Gloomy Monday. February Monday. Terminal Monday!
Funny, haven't had a real job in just less than thirteen years, but still get the Pavlov's dog response-like Monday depression to this day. It's from twenty plus years of working for the man I think, that, coupled with a hard partying lifestyle. Nearly every Monday back then I'd report to work dragging ass and hungover. In pain and bummed, knowing I was getting nowhere, except to my next paycheck that would be ruefully inadequate for anything but barely paying the bills and financing the next party. Spinning my wheels. Every seventh day---Suicide Monday.
Wrote a song once back then that goes like this in part--
Paying the bills
don't give me no thrills
spinning my wheels
can't get over that hill
It was called ironically, "Ain't waiting to die" and the chorus was . . .
ain't waitin' to die
just tryin' to get by
ain't waitin' to die
gonna reach for the sky
ain't . . . .
The happy conclusion was that we all, me and my bandmates, escaped this life of drudgery, quit our day jobs, and moved to Austin or L.A., Chicago or New Orleans to start our new careers as rockers. My friend Chris wrote this part . . .
Sellin' my car
pickin' up my guitar
gonna play in the bars
gonna be big stars (because)
We ain't waitin to die (etc.)
Not waiting to die. Making a point of living, really living while we are still here sucking air. Like (hopefully) everyone else, we were seeking the meaning of life. Surely there was some reason, some purpose, something besides trading our time for rectangular pieces of green paper that we then gave someone else for food and shelter, cars and gas, booze and drugs.

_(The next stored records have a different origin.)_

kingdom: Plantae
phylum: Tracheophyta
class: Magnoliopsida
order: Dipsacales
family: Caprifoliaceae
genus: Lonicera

Work, spend, do it again, forever. Wage slaves, working for what? A retirement that you save up for all your life just to reach that great day when you can quit slaving, only to have a heart attack or get hit by a truck? And then, even if you survive, you're old and raisin-like, a walking wrinkle with a limp dick! This was pre-viagra mind you.
In five years time I get two weeks paid vacation? Wow! Only five? Thank you sir, would you like your hand job now or later?
Chris worked at a box factory doing maintenance. Worked on the machines that made the cardboard, and ones that folded and glued the board into . . . fucking brown boxes. Evening shift. Forty hours plus. Chris was the first to quit his job. He had headaches that he thought were caused by the box dust and the noise there, and besides, how could one dedicate a life to music, poetry and art--to the beautiful things of life, the mysterious elusive whatevers . . . that might make one happy and fulfilled, while occupied full time with the depressing pursuit of "the man's" money?
Well, life ain't fair is it. Chris's headaches were caused not by box dust and noise, but by the pressure in his brain from a tumor, a big one, and yes, stage four malignant. (Maybe the dust did cause the tumor--afterthought here) He was able to retrieve his health insurance from the box joint through "Cobra" so had the very best health care. Came home from the first surgery, head half shaved, horseshoe shaped scar sealed up with industrial sized staples, and two black eyes. When I saw him it was all I could do to hold back tears and I had not even close to a clue as what to say, but I didn't have to because he did, to me, and he was smiling even.
"Hey man, the news isn't good but I'm not going to cry over it. They can scoop it out at least a couple more times. Whatever I have left is going to be done right."
And so it was, for the most part at least. He made it much longer than the doctors said he had and we rocked often. And he didn't complain or whine. And that was an inspiration to me, and is to this day.
It was on a Monday, in February, twenty years or so ago, that Chris passed after 31 years of, of . . . whatever it is we do here.
For lack of a better word, life.
And so here it is Monday, again, snow on the ground and another foot to come tonight. The sky is littered with dead nuns and bludgeoned baby seals. Totally depressing! But out my window from here where I type, I've been watching a little finch gathering up twigs for a nest, because he or she knows spring is coming, not even phased over today being another sickening Monday.